## DATA FOR THIS EXERCISE
*** Begin section ***
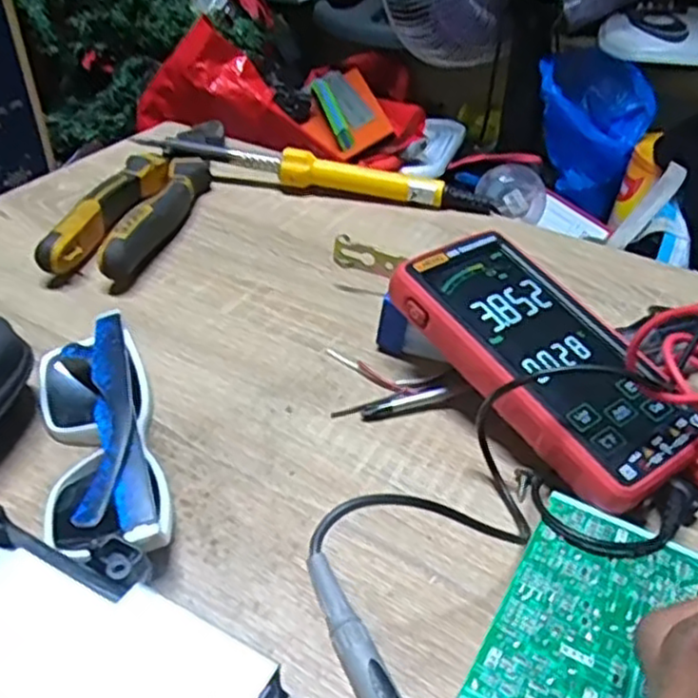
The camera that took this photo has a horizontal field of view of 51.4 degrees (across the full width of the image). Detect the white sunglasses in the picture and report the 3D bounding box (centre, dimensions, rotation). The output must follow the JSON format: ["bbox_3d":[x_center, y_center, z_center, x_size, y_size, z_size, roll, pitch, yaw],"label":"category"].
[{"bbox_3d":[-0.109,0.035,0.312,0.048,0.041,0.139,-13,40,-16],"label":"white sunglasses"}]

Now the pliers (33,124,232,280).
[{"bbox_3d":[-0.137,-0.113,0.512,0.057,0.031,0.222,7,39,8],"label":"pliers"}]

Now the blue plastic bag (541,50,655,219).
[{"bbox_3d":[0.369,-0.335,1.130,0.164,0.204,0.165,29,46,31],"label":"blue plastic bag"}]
*** End section ***
*** Begin section ***
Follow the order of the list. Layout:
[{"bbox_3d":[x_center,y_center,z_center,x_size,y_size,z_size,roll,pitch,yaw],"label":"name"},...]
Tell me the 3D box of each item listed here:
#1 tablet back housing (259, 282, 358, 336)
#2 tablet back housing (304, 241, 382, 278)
*** End section ***
## WORK TO COMPLETE
The answer must consist of every line in the records above that contains the word "housing".

## OUTPUT
#1 tablet back housing (259, 282, 358, 336)
#2 tablet back housing (304, 241, 382, 278)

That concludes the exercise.